En definitiva, ganaderos y agricultores pusieron en marcha desde el principio una selección genética que iba a perdurar hasta la actualidad. Si comparamos las características de aquellos primeros animales sometidos a crianza con sus descendientes actuales, el resultado de esa selección artificial salta a la vista. Todavía podemos encontrar muflones en los bosques de montaña de buena parte de Europa. Los machos de esta especie, cubierta de pelo y no de suave lana, superan con facilidad los 50 km/h y lucen unos cuernos de hasta 80 cm. O qué decir de las gallinas, a las que un día califiqué de monstruos.

También las plantas cultivadas han experimentado grandes cambios. El arroz, el trigo y el maíz, que en la actualidad representan la mayor parte de la ingesta calórica mundial para nuestra especie, apenas se parecen en nada a sus antepasados silvestres. Por ejemplo el maíz moderno es tan diferente de su predecesor, el teosinte, que sólo cuando las pruebas genéticas lo confirmaron se aceptó definitivamente el parentesco entre ambos. Los antiguos campesinos de Centroamérica trataban de retener los atributos que les interesaban en las plantas silvestres (por ejemplo las que soportaban bien la sequía, o las que tenían más semillas) mediante cruzamientos que daban lugar a nuevas plantas. De esta manera y a pesar de la aleatoriedad de este proceso, modificaron genéticamente al teosinte, de forma que éste pasó a tener un único tallo en lugar de varios, se hizo más alto, engrosó considerablemente sus granos, aumentó el número de granos en cada espiga y perdió la capacidad de soltar el grano, cosa que cualquiera puede comprobar por sí mismo: los granos se aferran a la mazorca como si les fuera la vida en ello. Esta última variación artificial se me antoja especialmente llamativa, pues lo es contra natura: la misión de las semillas es alejarse entre sí y de la planta madre, buscando que la especie se disperse por el mayor territorio posible.

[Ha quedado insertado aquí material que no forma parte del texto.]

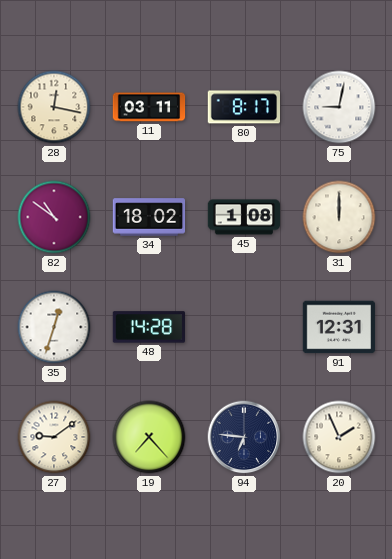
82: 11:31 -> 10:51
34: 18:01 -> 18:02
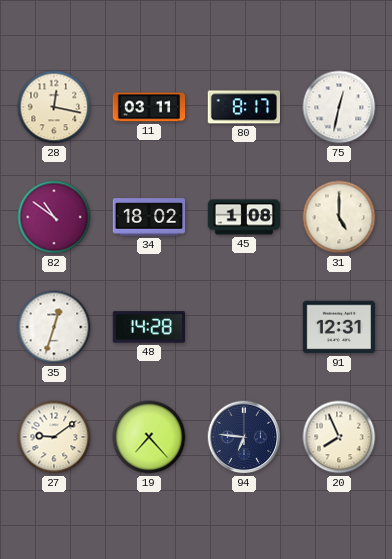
75: 9:02 -> 12:32
31: 12:00 -> 5:00
20: 1:56 -> 7:56
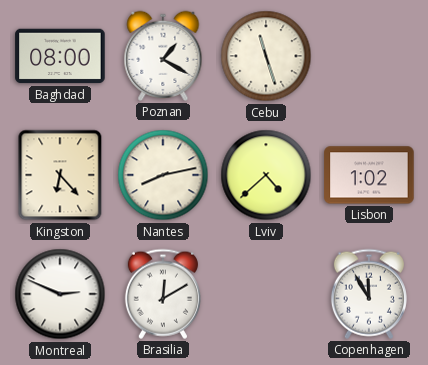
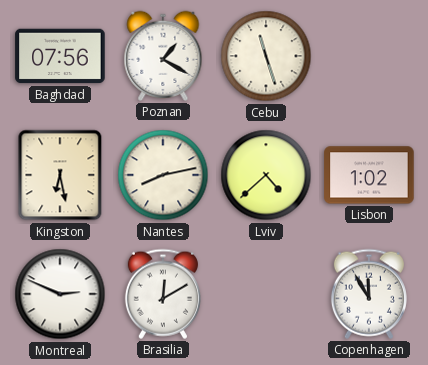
Baghdad: 08:00 -> 07:56
Kingston: 6:23 -> 6:28
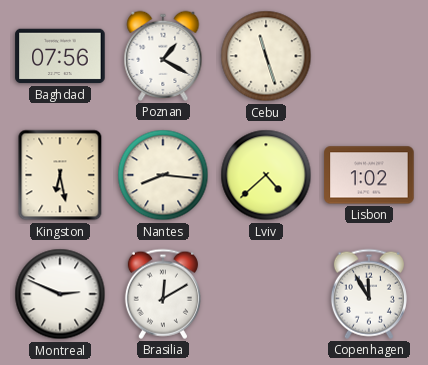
Nantes: 8:13 -> 8:16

Todos estos son ejemplos de selección genética inconsciente, de la utilización de una tecnología -la genética- de la que no se tiene ni la más mínima sospecha de cómo funciona. Hasta que a finales del siglo XIX un monje llamado Gregor Mendel, aficionado a la jardinería, se puso a cruzar de forma sistemática plantas de guisantes fijándose en caracteres concretos y vislumbró el modo en que se transmiten los factores hereditarios (hoy les llamamos genes) a lo largo de las generaciones.

Con Mendel nació la genética como ciencia; más de diez mil años después de que la manipuláramos en nuestro beneficio, de que empezáramos a utilizarla como tecnología. Hoy, y gracias a los enormes avances conseguidos en el campo de la genética, sabemos utilizar una herramienta de la que disponemos, por fin, del manual de instrucciones. Ahora podemos decidir qué caracteres concretos aparecerán en la siguiente generación introduciendo los genes que los codifican. También caracteres que jamás aparecerían mediante la selección tradicional. Indudablemente se trata de una impresionante ventaja; sin embargo hay quien asegura que esta tecnología supone una peligrosa aberración. Siempre y en todos los casos. Pero esa es otra historia.